On Tue, May 01 2018, Derrick Stolee wrote:
> On 4/30/2018 6:07 PM, Ævar Arnfjörð Bjarmason wrote:
>> Since we show the commit data in the output that's nicely aligned once
>> we sort by object type. The decision to show tags before commits is
>> pretty arbitrary, but it's much less likely that we'll display a tag,
>> so if there is one it makes sense to show it first.
>
> Here's a non-arbitrary reason: the object types are ordered
> topologically (ignoring self-references):
>
> tag -> commit, tree, blob
> commit -> tree
> tree -> blob
Thanks. I'll add a patch with that comment to v2.
>> @@ -421,7 +451,12 @@ static int get_short_oid(const char *name, int len,
>> struct object_id *oid,
>> ds.fn = NULL;
>> advise(_("The candidates are:"));
>> - for_each_abbrev(ds.hex_pfx, show_ambiguous_object, &ds);
>> + for_each_abbrev(ds.hex_pfx, collect_ambiguous, &collect);
>> + QSORT(collect.oid, collect.nr, sort_ambiguous);
>
> I was wondering how the old code sorted by SHA even when the ambiguous
> objects were loaded from different sources (multiple pack-files, loose
> objects). Turns out that for_each_abbrev() does its own sort after
> collecting the SHAs and then calls the given function pointer only
> once per distinct object. This avoids multiple instances of the same
> object, which may appear multiple times across pack-files.
>
> I only ask because now we are doing two sorts. I wonder if it would be
> more elegant to provide your sorting algorithm to for_each_abbrev()

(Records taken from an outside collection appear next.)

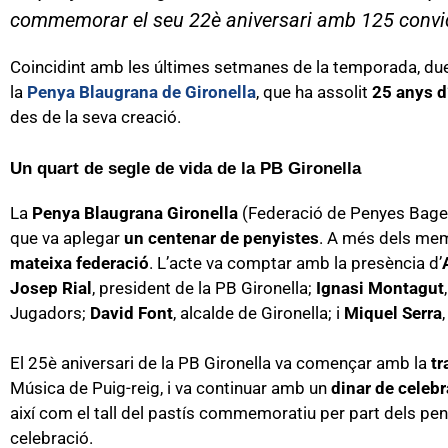
commemorar el seu 22è aniversari amb 125 convi
Coincidint amb les últimes setmanes de la temporada, due
la
Penya Blaugrana de Gironella
, que ha assolit
25 anys d’
des de la seva creació.
Un quart de segle de vida de la PB Gironella
La
Penya Blaugrana Gironella
(Federació de Penyes Bages
que va aplegar
un centenar de penyistes
. A més dels mem
mateixa federació
. L’acte va comptar amb la presència d’
Josep Rial
, president de la PB Gironella;
Ignasi Montagut
Jugadors;
David Font
, alcalde de Gironella; i
Miquel Serra
El 25è aniversari de la PB Gironella va començar amb la
tr
Música de Puig-reig, i va continuar amb un
dinar de celebr
així com el tall del pastís commemoratiu per part dels pen
celebració.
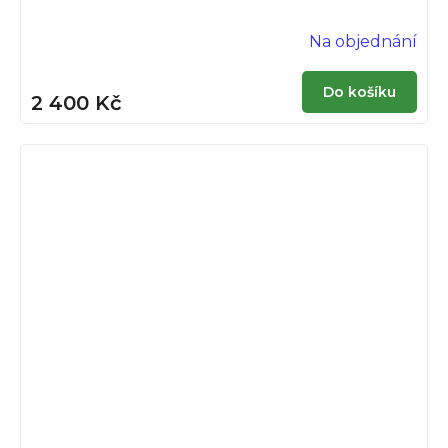
Na objednání
Do košíku
2 400 Kč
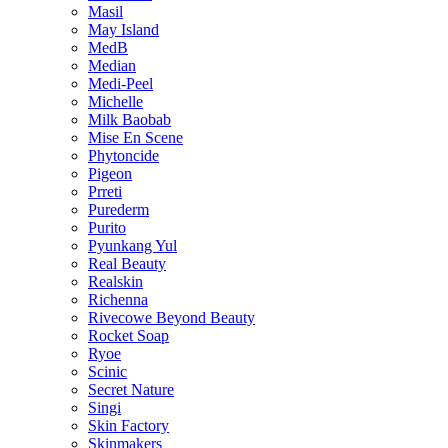
Masil
May Island
MedB
Median
Medi-Peel
Michelle
Milk Baobab
Mise En Scene
Phytoncide
Pigeon
Prreti
Purederm
Purito
Pyunkang Yul
Real Beauty
Realskin
Richenna
Rivecowe Beyond Beauty
Rocket Soap
Ryoe
Scinic
Secret Nature
Singi
Skin Factory
Skinmakers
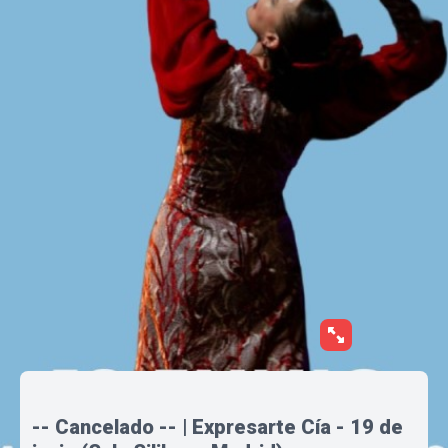
-- Cancelado -- | Expresarte Cía - 19 de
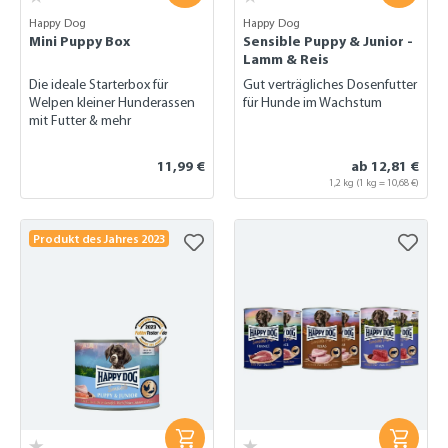
Happy Dog
Happy Dog
Mini Puppy Box
Sensible Puppy & Junior -
Lamm & Reis
Die ideale Starterbox für
Gut verträgliches Dosenfutter
Welpen kleiner Hunderassen
für Hunde im Wachstum
mit Futter & mehr
11,99 €
ab 12,81 €
1,2 kg
(1 kg = 10,68 €)
Produkt des Jahres 2023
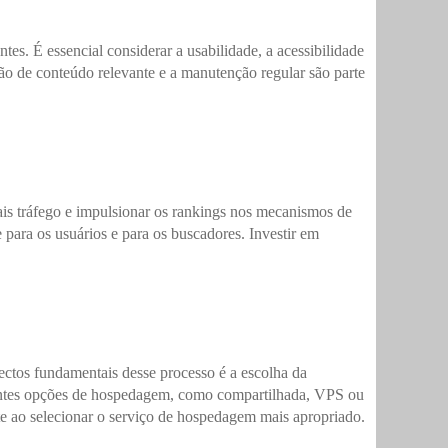
tes. É essencial considerar a usabilidade, a acessibilidade
ção de conteúdo relevante e a manutenção regular são parte
mais tráfego e impulsionar os rankings nos mecanismos de
te para os usuários e para os buscadores. Investir em
ectos fundamentais desse processo é a escolha da
erentes opções de hospedagem, como compartilhada, VPS ou
ite ao selecionar o serviço de hospedagem mais apropriado.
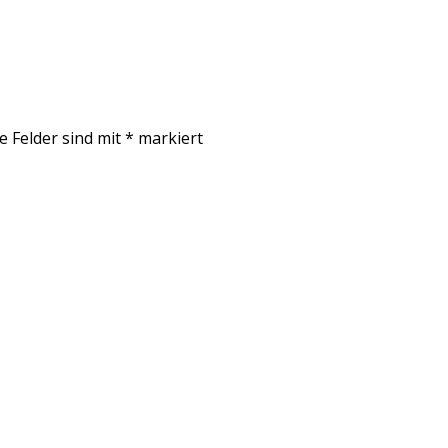
e Felder sind mit
*
markiert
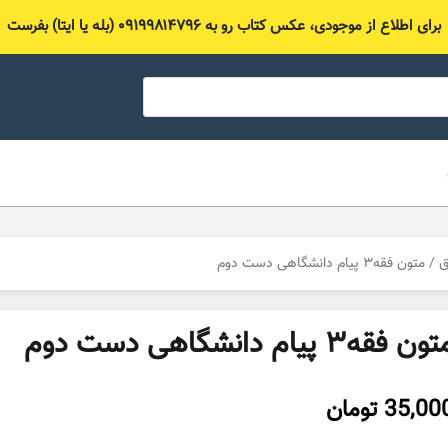
برای اطلاع از موجودی، عکس کتاب رو به ۰۹۱۹۹۸۱۴۷۹۶ (بله یا ایتا) بفرست
ق
/ متون فقه۳ پیام دانشگاهی دست دوم
ون فقه۳ پیام دانشگاهی دست دوم
35,00
تومان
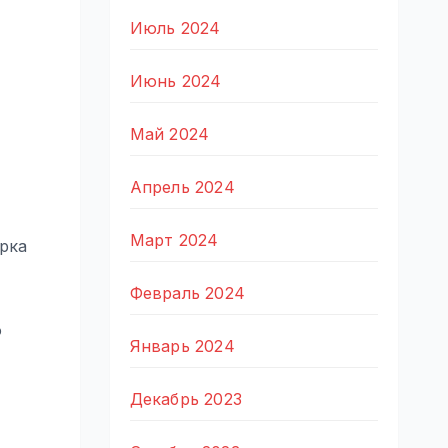
Июль 2024
Июнь 2024
Май 2024
Апрель 2024
Март 2024
рка
Февраль 2024
о
Январь 2024
Декабрь 2023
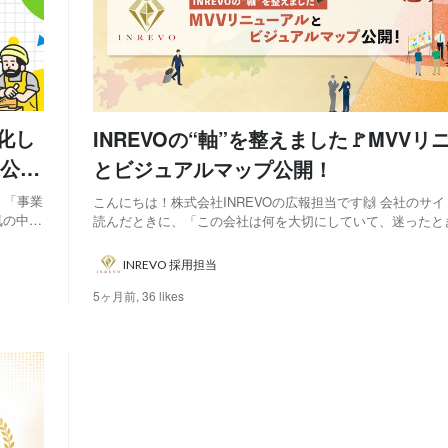
化し
INREVOの“軸”を整えました🚩MVV
公開
とビジュアルマップ公開！
、「事業
こんにちは！株式会社INREVOの広報担当です🙌 会社のサ
気の中で
読んだときに、「この会社は何を大切にしていて、迷ったと
そこま
意思決定しているのだろう？」と気になることはありません
耳にして
や制度を知ることももちろん大切ですが、日々の判断やチー
INREVO 採用担当
えるのは、企業が掲げている“軸”だっ...
5ヶ月前,
36 likes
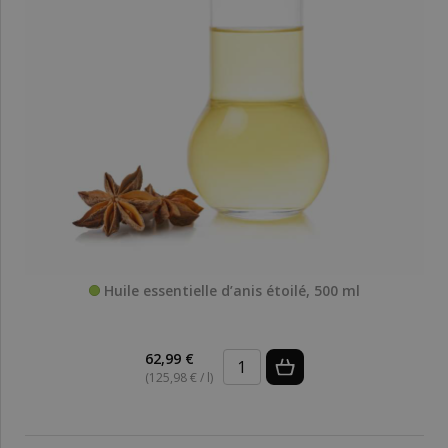
Huile essentielle d’anis étoilé, 500 ml
62,99 €
(125,98 € / l)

> and let it call show_ambiguous_object as before.
>
> Another question is if we should use this sort generally for all calls
> to for_each_abbrev(). The only other case I see is in
> builtin/revparse.c.
When preparing v2 I realized how confusing this was, so I'd added this
to the commit message of my WIP re-roll which should explain this:
A note on the implementation: I started out with something much
simpler which just replaced oid_array_sort() in sha1-array.c with a
custom sort function before calling oid_array_for_each_unique(). But
then dumbly noticed that it doesn't work because the output function
was tangled up with the code added in fad6b9e590 ("for_each_abbrev:
drop duplicate objects", 2016-09-26) to ensure we don't display
duplicate objects.
That's why we're doing two passes here, first we need to sort the list
and de-duplicate the objects, then sort them in our custom order, and
finally output them without re-sorting them. I suppose we could also
make oid_array_for_each_unique() maintain a hashmap of emitted
objects, but that would increase its memory profile and wouldn't be
worth the complexity for this one-off use-case,
oid_array_for_each_unique() is used in many other places.